Pipeline official silent on oil leak
By Steven Mufson
Washington Post
WASHINGTON — The former head of BP PLC's program to combat corrosion in its Alaska pipelines invoked the Fifth Amendment and refused to answer questions before a House subcommittee yesterday as lawmakers denounced two other senior company executives for maintenance neglect that led to leaks and the closure of key oil pipelines last month.
The top executives of BP's North America and Alaska operations faced grilling under oath about why they had failed to prevent a leak, found in March, that spilled 210,000 gallons of crude oil on the northern Alaska tundra. And they were pressed on how they could have failed until last month to detect corrosion so severe that BP was forced to shut down half the out put of Prudhoe Bay, the biggest U.S. oil field.
"If a company — one of the world's most successful oil companies — can't do the basic maintenance needed to keep Prudhoe Bay's oil field operating safely and without interruption, maybe it shouldn't be operating the pipeline," said House Energy and Commerce Committee Chairman Joe Barton, R-Texas.
Although the pipeline is owned by BP and partners in the Prudhoe Bay field, company executives were eager to mollify Barton, whose committee deals with a broad variety of legislative issues important to BP from pipeline regulations to tax breaks. Robert Malone, the president of BP America, said the company had "stumbled," and he apologized to lawmakers. "We have fallen short of the high standards we hold for ourselves and the expectations that others have for us," he said.
The picture of BP executives, each with a lawyer in tow, parrying questions about management failure erased millions of dollars of BP advertising that had sought to craft an image of an environmentally conscious company thinking "beyond petroleum." Rep. Edward Markey, D-Mass., said BP stood for "bloated profits." Rep. Greg Walden, R-Ore., said the company's name could stand for "broken pipelines."
GRILLING IN HOUSE
Lawmakers on the oversight and investigations subcommittee of the House panel zeroed in on the company's failure to use a common pipeline diagnostic device known as a "smart pig" to detect pipeline problems. They also probed allegations that the company ignored or suppressed complaints from its workers about pipeline safety issues.
The subcommittee called Richard Woollam, the former manager for corrosion, inspection and chemicals for BP Exploration Alaska, to testify, but Woollam said, "Based upon the advice of counsel, I respectfully will not answer questions." Although it wasn't clear why Woollam invoked the Fifth Amendment, one possible reason is that a federal criminal investigation is under way about BP's oil spill and that he was involved in the design of the company's anti-corrosion program.

# Recorded data
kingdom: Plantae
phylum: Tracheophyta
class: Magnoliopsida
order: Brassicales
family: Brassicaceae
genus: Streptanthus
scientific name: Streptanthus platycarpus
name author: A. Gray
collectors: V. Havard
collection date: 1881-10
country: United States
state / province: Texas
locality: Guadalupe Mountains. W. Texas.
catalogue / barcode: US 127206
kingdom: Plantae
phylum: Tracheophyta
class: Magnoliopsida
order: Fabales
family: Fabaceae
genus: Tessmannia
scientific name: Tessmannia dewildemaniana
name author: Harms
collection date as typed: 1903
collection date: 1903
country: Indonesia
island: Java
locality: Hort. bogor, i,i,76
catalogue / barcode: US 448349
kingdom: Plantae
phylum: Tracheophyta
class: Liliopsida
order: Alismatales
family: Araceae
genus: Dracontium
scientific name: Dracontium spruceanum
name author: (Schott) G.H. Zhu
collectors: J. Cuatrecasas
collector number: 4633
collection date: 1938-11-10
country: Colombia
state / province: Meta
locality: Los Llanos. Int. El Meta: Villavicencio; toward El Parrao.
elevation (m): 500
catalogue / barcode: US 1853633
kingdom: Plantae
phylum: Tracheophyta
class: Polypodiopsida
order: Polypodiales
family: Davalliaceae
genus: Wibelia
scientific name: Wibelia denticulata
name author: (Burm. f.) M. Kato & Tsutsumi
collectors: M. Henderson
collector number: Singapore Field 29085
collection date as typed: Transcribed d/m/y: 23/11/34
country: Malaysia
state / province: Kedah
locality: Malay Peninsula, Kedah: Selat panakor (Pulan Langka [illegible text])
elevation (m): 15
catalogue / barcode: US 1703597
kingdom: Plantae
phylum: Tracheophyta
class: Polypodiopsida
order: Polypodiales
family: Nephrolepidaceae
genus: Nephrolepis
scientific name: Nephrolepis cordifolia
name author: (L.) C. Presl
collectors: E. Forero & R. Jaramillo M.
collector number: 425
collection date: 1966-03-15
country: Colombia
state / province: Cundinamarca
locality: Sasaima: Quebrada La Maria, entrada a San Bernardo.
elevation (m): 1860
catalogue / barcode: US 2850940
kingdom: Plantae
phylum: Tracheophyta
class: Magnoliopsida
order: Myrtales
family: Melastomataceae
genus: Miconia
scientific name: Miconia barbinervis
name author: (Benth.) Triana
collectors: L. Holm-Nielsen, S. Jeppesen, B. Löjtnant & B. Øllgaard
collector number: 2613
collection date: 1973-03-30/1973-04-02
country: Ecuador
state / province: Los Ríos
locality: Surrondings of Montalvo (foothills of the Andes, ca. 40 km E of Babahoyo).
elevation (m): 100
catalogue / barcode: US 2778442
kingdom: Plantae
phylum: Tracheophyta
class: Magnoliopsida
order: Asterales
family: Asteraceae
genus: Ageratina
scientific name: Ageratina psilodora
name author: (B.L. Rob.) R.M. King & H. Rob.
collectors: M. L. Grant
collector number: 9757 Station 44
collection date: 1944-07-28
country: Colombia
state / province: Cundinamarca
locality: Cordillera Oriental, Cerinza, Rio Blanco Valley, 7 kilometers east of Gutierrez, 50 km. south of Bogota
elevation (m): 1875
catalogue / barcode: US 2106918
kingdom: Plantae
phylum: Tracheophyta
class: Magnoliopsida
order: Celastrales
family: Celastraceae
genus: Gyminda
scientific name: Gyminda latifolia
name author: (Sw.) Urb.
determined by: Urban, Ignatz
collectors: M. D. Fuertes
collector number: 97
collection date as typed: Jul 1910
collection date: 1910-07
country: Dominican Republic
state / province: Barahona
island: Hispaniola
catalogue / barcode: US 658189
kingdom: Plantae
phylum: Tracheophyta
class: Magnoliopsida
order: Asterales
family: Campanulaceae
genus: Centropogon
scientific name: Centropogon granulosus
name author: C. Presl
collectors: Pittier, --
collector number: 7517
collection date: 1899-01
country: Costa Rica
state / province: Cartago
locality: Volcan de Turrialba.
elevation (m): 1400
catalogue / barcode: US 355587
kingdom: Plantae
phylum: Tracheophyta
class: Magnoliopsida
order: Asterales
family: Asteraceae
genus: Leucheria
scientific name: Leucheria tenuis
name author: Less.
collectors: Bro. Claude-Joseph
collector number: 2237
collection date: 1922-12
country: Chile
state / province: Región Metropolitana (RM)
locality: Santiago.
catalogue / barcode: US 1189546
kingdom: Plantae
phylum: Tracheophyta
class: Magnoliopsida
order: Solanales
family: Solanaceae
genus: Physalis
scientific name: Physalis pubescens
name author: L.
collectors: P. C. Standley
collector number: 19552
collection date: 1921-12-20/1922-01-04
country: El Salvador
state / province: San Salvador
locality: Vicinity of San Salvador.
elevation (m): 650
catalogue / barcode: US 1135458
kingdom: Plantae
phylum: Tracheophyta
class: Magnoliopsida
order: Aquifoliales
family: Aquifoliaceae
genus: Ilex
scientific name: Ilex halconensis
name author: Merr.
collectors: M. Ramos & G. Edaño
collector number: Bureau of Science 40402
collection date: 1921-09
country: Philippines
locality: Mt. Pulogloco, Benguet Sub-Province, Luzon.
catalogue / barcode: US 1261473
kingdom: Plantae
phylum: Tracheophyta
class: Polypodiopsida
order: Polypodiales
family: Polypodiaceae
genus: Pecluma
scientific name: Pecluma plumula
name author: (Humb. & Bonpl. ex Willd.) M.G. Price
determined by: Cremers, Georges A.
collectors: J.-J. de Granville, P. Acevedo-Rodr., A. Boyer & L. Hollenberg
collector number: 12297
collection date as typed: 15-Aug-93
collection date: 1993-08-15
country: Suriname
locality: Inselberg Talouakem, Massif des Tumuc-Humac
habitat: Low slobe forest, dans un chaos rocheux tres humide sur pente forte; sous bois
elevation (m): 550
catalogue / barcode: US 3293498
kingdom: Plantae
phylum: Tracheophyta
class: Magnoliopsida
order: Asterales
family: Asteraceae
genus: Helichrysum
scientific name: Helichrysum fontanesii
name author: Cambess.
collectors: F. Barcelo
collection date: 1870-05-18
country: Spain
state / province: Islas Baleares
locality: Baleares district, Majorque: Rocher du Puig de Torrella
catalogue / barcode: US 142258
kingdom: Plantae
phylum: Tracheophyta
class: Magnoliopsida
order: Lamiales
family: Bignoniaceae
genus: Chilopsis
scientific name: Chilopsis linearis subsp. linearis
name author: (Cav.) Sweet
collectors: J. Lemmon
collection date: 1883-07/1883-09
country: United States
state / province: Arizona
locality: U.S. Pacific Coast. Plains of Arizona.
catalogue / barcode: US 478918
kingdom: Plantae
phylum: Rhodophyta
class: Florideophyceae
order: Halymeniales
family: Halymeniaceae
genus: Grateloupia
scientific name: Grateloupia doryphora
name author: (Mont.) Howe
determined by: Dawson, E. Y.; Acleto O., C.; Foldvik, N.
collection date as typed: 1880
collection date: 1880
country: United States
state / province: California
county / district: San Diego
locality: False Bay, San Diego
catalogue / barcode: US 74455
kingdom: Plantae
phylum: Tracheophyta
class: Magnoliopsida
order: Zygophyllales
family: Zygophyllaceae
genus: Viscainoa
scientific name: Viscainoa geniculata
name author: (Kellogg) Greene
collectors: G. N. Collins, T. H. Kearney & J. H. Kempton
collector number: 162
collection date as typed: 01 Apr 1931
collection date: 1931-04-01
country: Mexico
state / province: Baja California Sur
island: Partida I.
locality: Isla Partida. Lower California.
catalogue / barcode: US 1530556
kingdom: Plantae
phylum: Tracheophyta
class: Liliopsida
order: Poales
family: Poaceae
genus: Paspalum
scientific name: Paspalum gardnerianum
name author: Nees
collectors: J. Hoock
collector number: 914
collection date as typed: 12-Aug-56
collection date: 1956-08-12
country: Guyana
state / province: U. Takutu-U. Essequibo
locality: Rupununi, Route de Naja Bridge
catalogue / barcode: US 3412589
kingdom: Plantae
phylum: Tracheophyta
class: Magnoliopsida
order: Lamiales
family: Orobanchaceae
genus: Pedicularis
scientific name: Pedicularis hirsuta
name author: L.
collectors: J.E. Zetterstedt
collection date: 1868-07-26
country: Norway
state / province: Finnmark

# What to do
Name every member of Congress identified by name in the article on the BP pipeline hearing, with the party and state given for each. The listing has no connection to the article about the BP pipeline hearing.

# Response to the exercise
- Joe Barton, R-Texas
- Edward Markey, D-Mass.
- Greg Walden, R-Ore.